* [REQUISITOS DE LA TAREA]: ¿Puedes extraer de forma literal, del fragmento sobre los poetas de provincia, el trozo que va de "A todos nos" a "patética, pueblerina, jocosa."?

* [FRAGMENTO MOSTRADO]:
+ + +

Recuerdo que comenzó a hablar de poetas de provincia, no de la figuración lárica, la descentralización estética o el criollismo fracturado, sino de una agrupación de poetas de un pueblo parecido a Curicó, Valdivia o San Felipe, que tenían como tradición marchar cada año, vistiendo traje verde y un gorro hecho con cartulina morada, y que a modo de insignia institucional, una prueba física de su condición de poetas, cargaban una antología de la agrupación en el pecho.

A todos nos brillaron los ojos con el relato, incluso Mellado anotó datos para un futuro texto.

El último día del encuentro, en la ex-estación de ferrocarriles, Maldonado presentó su libro de cuentos Santo sudaca. Tras una breve presentación, leyó un cuento donde aparecía esta agrupación de poetas, patética, pueblerina, jocosa.

+ + +

* [MATERIAL PROPORCIONADO]:
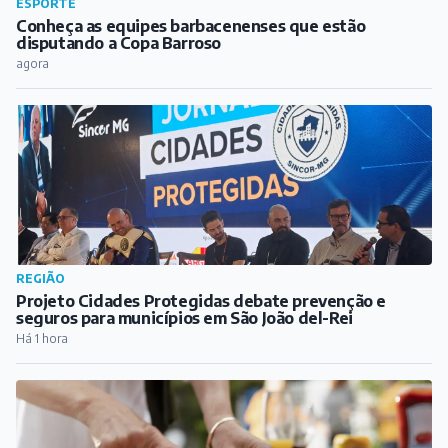
ESPORTE
Conheça as equipes barbacenenses que estão
disputando a Copa Barroso
agora
REGIÃO
Projeto Cidades Protegidas debate prevenção e
seguros para municípios em São João del-Rei
Há 1 hora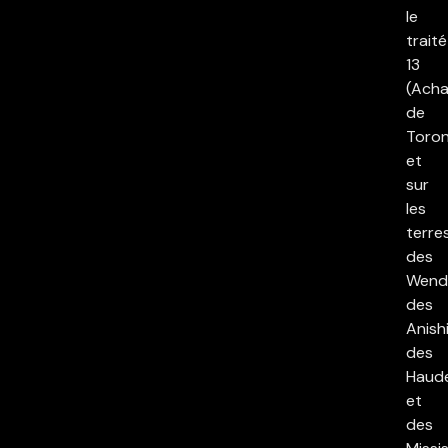
le
traité
13
(Acha
de
Toron
et
sur
les
terre
des
Wend
des
Anish
des
Haud
et
des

+ + +

* [RESULTADO DE LA TAREA]:
A todos nos brillaron los ojos con el relato, incluso Mellado anotó datos para un futuro texto.

El último día del encuentro, en la ex-estación de ferrocarriles, Maldonado presentó su libro de cuentos Santo sudaca. Tras una breve presentación, leyó un cuento donde aparecía esta agrupación de poetas, patética, pueblerina, jocosa.